→ **WHAT NEEDS TO BE DONE**
How many lines of the data hold the word "運転資本回転率"? State the number and nothing else.

[Edit tracking data]
Content starts

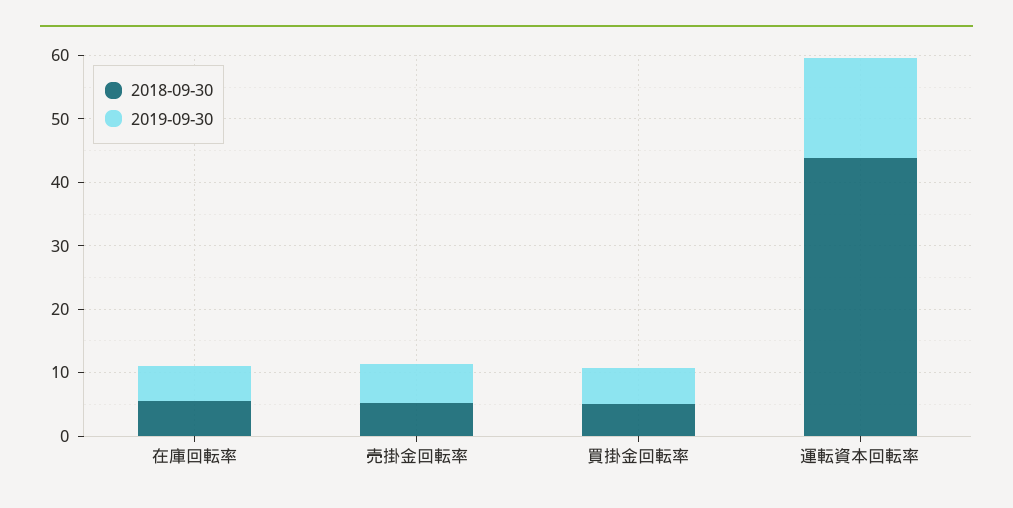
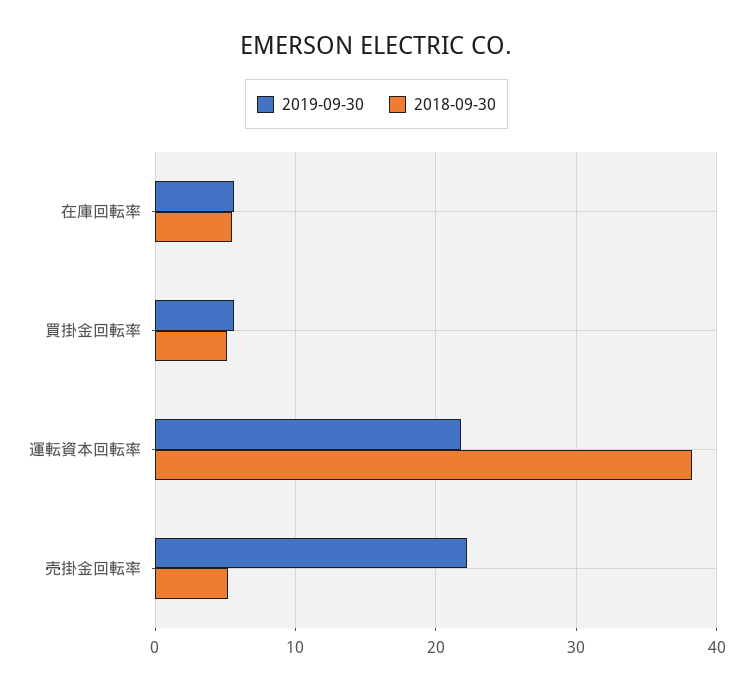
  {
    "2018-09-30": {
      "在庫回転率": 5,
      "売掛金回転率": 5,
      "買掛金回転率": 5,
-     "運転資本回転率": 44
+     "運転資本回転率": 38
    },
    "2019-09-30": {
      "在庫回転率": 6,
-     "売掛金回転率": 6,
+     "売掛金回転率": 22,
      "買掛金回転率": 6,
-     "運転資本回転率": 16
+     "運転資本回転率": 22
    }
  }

Content ends
Content starts

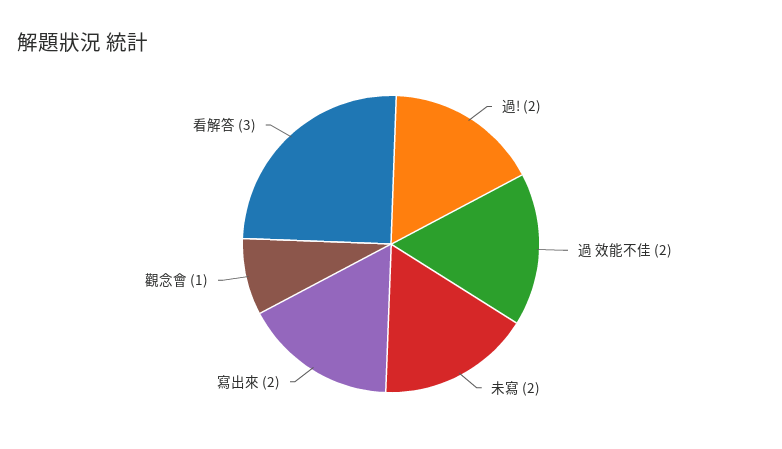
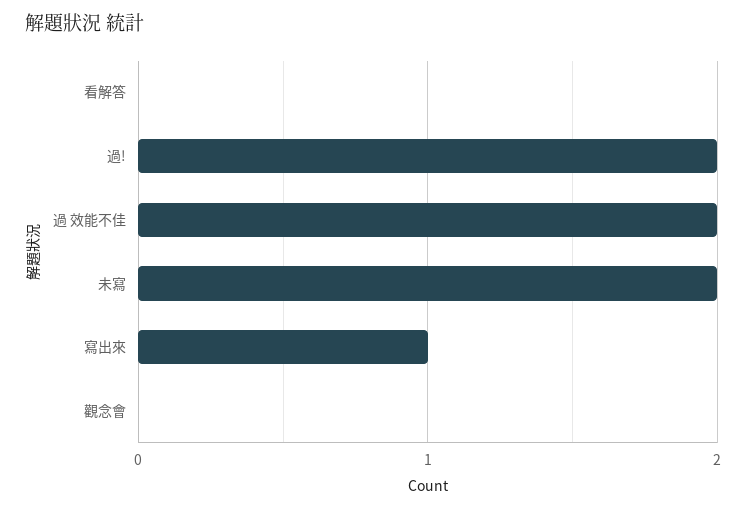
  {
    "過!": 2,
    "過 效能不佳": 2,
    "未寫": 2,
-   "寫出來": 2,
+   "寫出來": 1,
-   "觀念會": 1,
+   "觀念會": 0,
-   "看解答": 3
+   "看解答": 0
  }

Content ends

→ **THE COMPLETED TASK**
4